Doch schließlich waren die Täter von der Polizei geschnappt worden und hatten über 30 Straftaten zugegeben. Ein Antrag auf Haftbefehl war nicht erfolgt, „weil die 14-jährigen Täter unter das Jugendstrafrecht fallen, weil sie erstmalig in Erscheinung traten und weil die Straftaten trotz des teilweise enormen Schadens wie bei der Brandstiftung an der Lindenschule nicht schwerwiegend genug waren“, wie es hieß. Zudem hätten die Täter Reue gezeigt, und so sollte ihnen, unter dem Motto „Erziehung statt Gefängnis“ eine zweite Chance gegeben werden, wie die Saarbrücker Zeitung in der Ausgabe vom 23. Januar berichtete.



Doch die Chance wurde nicht genutzt, was wohl nicht zuletzt auf den Rädelsführer zurückzuführen ist. Dem Vernehmen nach soll es sich um einen elternlosen Jungen handeln. Der 14-Jährige war ganz bewusst von den anderen getrennt und in eine Jugendhilfeeinrichtung in Rheinland-Pfalz gebracht worden. Doch dort war er offenbar nach nur einer Nacht – gemeinsam mit zwei anderen Jugendlichen – wieder verschwunden, um zunächst einmal einen Einbruch zu verüben.

Dann tauchte der 14-Jährige wieder im Saarland auf, wurde hier in der Neunkircher Jugendschutzstelle untergebracht. Und spätestens am Dienstag hat er sich wieder auf den Weg nach Riegelsberg gemacht, um sich hier mit seinen „Kumpeln“ zusammenzuschließen und dort weiterzumachen, wo sie aufgehört hatten: Am Walter-Wagner-Platz kam es am Dienstag zu Sachbeschädigungen – auch an Fahrzeugen –, und gegen 13 Uhr wurde der Rädelsführer zusammen mit anderen im Wasgaumarkt beim Klauen erwischt. Dabei hielt sogar einer der Jugendlichen eine Verkäuferin fest, damit andere mit Beute fliehen konnten – was juristisch als „Raub-ähnliches“ Delikt gewertet werden könnte. Strafanzeigen wurden gefertigt, es kam zu ersten Beleidigungen gegenüber den Beamten. Bei einer Kontrolle gegen 21 Uhr auf dem Riegelsberger Marktplatz, wo sich die Gruppe inzwischen aufhielt, folgten weitere wüste Beschimpfungen, von denen „Bullen-Wichser“ noch zu den harmlosesten Ausdrücken gehörte. Dass es dabei auch höhnische Rufe in dem Sinn von „Ihr könnt uns ja eh nix“ gab, wie die Polizei berichtet, zeigt, dass es die Täter bewusst ausreizten, vom Alter her gerade erst unter das Jugendstrafrecht zu fallen.
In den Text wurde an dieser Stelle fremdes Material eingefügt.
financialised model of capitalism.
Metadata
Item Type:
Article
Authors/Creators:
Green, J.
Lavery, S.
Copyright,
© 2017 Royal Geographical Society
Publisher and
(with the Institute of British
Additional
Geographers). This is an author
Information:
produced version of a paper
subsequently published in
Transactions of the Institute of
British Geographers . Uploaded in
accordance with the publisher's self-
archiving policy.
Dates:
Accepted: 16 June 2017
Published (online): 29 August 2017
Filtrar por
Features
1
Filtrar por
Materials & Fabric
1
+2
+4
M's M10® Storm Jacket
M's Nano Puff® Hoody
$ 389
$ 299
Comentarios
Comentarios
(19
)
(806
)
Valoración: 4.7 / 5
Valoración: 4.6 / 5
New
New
Später wurden dann auch noch Steine gegen ein Restaurant-Fenster geworfen (möglicherweise der Straftatbestand der „Störung der öffentlichen Sicherheit und Ordnung“) und der blanke Hintern gezeigt. Hinzu kommen diverse Autoaufbrüche, von denen noch nicht ganz klar ist, ob sie (alle) auf das Konto der Bande gehen.

So seltsam es sich anhört, steckt hinter den sinnfreien Taten aus Sicht der Täter ein verquerer Sinn: Offenbar haben die Jugendlichen auch erklärt, sich absichtlich derart kriminell aufzuführen, damit sie von anderen Jugendhilfeeinrichtungen abgelehnt werden und in Riegelsberg zusammenbleiben – allerdings wurde der Rädelsführer keineswegs wieder in Riegelsberg untergebracht, sondern erneut von seinen Mitstreitern getrennt.